Punctured Large Distance Codes, and Many Reed-Solomon Codes, Achieve List-Decoding Capacity



We prove the existence of Reed-Solomon codes of any desired rate $R \in (0,1)$ that are combinatorially list-decodable up to a radius approaching $1-R$, which is the information-theoretic limit. This is established by starting with the full-length $[q,k]_q$ Reed-Solomon code over a field $\mathbb{F}_q$ that is polynomially larger than the desired dimension $k$, and "puncturing" it by including $k/R$ randomly chosen codeword positions.

Our puncturing result is more general and applies to any code with large minimum distance: we show that a random rate $R$ puncturing of an $\mathbb{F}_q$-linear "mother" code whose relative distance is close enough to $1-1/q$ is list-decodable up to a radius approaching the $q$-ary list-decoding capacity bound $h_q^{-1}(1-R)$. In fact, for large $q$, or under a stronger assumption of low-bias of the mother-code, we prove that the threshold rate for list-decodability with a specific list-size (and more generally, any "local" property) of the random puncturing approaches that of fully random linear codes. Thus, all current (and future) list-decodability bounds shown for random linear codes extend automatically to random puncturings of any low-bias (or large alphabet) code.
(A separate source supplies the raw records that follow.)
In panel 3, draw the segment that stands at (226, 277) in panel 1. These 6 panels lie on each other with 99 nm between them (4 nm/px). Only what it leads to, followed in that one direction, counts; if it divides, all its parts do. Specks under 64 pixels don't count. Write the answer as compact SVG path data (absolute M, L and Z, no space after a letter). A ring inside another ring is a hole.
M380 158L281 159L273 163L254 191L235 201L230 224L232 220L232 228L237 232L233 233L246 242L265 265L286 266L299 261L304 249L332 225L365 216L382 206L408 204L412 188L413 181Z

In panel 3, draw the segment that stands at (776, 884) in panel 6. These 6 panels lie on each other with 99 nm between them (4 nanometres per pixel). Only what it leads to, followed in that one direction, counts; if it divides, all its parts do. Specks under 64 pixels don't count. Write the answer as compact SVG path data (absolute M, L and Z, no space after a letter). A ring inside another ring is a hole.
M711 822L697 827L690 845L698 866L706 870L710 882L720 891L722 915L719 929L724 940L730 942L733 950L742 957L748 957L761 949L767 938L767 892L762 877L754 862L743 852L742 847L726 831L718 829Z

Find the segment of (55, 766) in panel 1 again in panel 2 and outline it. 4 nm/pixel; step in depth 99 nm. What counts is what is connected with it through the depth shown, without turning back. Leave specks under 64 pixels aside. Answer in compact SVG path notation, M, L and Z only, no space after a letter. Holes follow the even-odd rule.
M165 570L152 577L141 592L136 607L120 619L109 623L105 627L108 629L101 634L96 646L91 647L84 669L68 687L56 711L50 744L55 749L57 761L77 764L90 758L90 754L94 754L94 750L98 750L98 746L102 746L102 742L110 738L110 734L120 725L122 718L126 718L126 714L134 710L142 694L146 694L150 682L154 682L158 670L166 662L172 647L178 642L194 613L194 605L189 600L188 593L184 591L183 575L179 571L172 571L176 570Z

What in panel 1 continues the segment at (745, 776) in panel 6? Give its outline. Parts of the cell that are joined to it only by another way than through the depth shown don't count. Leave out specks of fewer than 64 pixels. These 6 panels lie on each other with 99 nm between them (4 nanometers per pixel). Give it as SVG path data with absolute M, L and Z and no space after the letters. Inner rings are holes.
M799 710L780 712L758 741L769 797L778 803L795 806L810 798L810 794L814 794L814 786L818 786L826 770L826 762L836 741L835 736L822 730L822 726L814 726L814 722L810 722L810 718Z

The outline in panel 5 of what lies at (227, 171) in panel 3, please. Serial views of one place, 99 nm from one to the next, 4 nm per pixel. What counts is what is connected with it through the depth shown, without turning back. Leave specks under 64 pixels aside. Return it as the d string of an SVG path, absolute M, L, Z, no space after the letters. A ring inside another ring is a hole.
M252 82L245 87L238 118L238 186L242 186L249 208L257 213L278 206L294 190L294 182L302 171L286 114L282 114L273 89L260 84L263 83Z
This can be viewed as a general derandomization result applicable to random linear codes.

To obtain our conclusion about Reed-Solomon codes, we establish some hashing properties of field trace maps that allow us to reduce the list-decodability of RS codes to its associated trace (dual-BCH) code, and then apply our puncturing theorem to the latter. Our approach implies, essentially for free, optimal rate list-recoverability of punctured RS codes as well.